In jeder Nacht bis zum Dienstag hatte Tilda darüber nachgedacht, ihr Treffen doch noch abzusagen. Oder einfach nicht aufzutauchen. So würde sie es sich ersparen, ihn noch einmal sehen zu müssen. Sie würde die Gefahr beseitigen, nochmal schwach zu werden. Aber letztendlich, da war sie doch über die Donauinsel zur Bank gestapft. Sie trug kein Kleid und keine Pumps, Makeup hatte sie auch nicht aufgelegt. Sie kam als ihr unsichtbares Ich.

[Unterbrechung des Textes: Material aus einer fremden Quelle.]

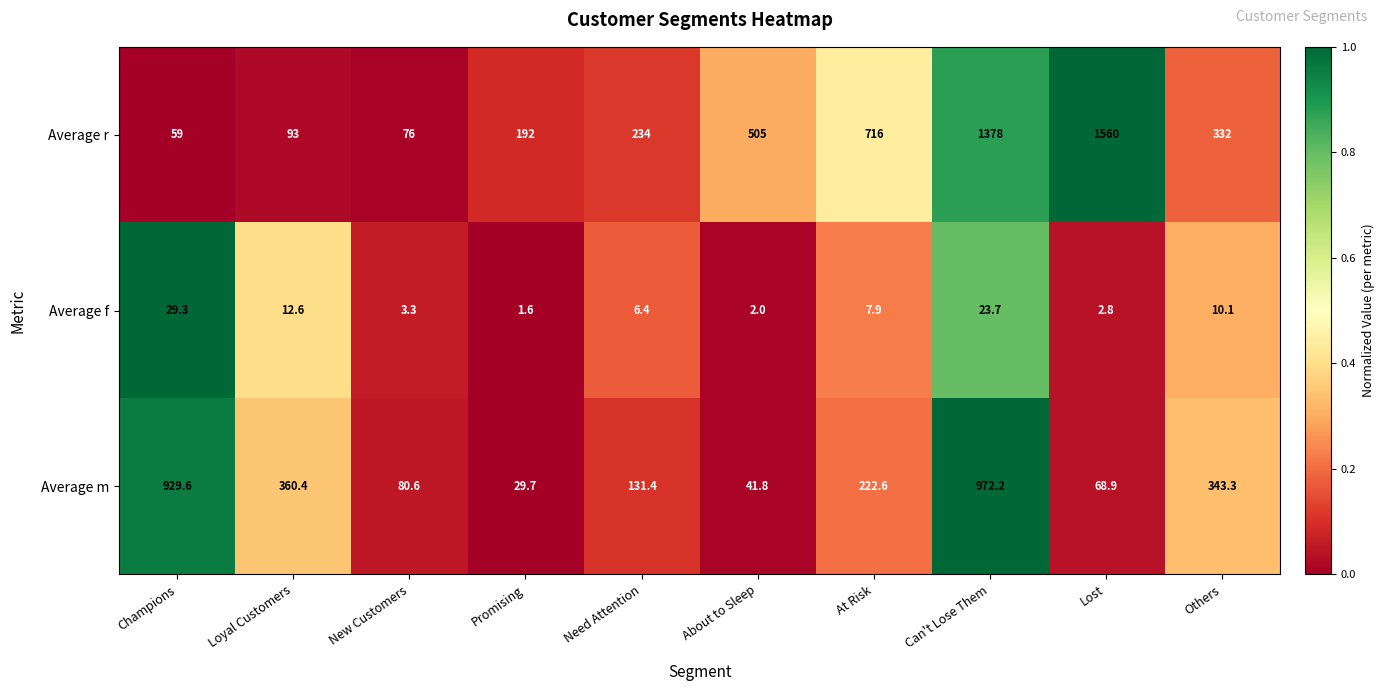

What is the difference between the Average f values at Need Attention and Lost?

3.6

In abgetragenen Leggins und einem langen, schwarzen Hoodie.

Sie sah ihn schon von weitem, wie versteinert saß er auf der Bank. Als Tilda sie erreichte, setzte sie sich ans andere Ende und blickte ihn nicht an.

„Tilda. Danke, dass du gekommen bist", begrüßte er sie. Sie nickte.

„Erklär es mir", sagte sie ohne Umschweife. Dann hörte sie ihn tief seufzen.

„Das ist alles nicht so einfach, Tilda. Normalerweise erkläre ich Dinge nicht. Ich tue Dinge. Erledige meine Aufgaben. Schon all die Jahrhunderte. Und jetzt kommst du und stolperst da so rein. Du musst verstehen, dass es auch neu für mich ist." Sie nickte und hielt ihren Blick fest auf die breite Donau gerichtet. „Was du wissen musst ist, dass alles Leben ein Drehbuch hat, Tilda. Manche nennen es Schicksal, andere Karma, wieder andere Gottes Wille. Kein Mensch kann es auf Dauer ändern, nur geringfügig beeinflussen. Auch ich nicht, denn ich bin nur der Bote, der zwischen den Welten vermittelt. Wird eine Seele freigesetzt, die nicht sofort den Weg hinüber findet, so geleite ich sie. Ist eine Seele schon länger verloren, dann fange ich sie ein und bringe sie hinüber. Denn jede Seele, die einmal richtig von ihrem Körper getrennt ist, muss hinüberschweben. Nur so kann ihre Substanz in eine neue Seele übergehen und der ewige Kreislauf am Leben gehalten werden." Er stockte. „Und dafür sorge ich. Das ist meine Natur, mein Wesen. Ich kann es nicht ändern, auch wenn ich es wollte. Auch nicht für dich, Tilda." Er räusperte sich. „Selbst für mich nicht", fügte er etwas traurig hinzu. Lange saßen sie so da und starrten vor sich hin. Tilda hing ihren Gedanken nach und der Tod traute sich nicht, sie dabei zu unterbrechen. Schließlich hatte er ihr eine ganze Menge zum Nachdenken gegeben.

„Aber fühlst du nichts dabei, wenn du all diese Menschen mitnimmst?" Ihre Stimme kratzte etwas und der Tod zuckte mit den Schultern.

„Ach", seufzte er. „Ich mache das schon so lange, dass ich mich kaum an etwas anderes erinnern kann. Und ich kenne die anderen Welten, wandere Tag ein Tag aus durch die unzähligen Tore. Ich weiß, dass es kein schlechter Ort ist, an den ich die meisten bringen. So reiche ich ihnen die Hand und mache ihnen die Reise so leicht wie möglich." Tilda nickte, schwieg weiter. Es würde ein langer Abend werden, so viel gab es in ihrem Kopf hin- und herzuräumen.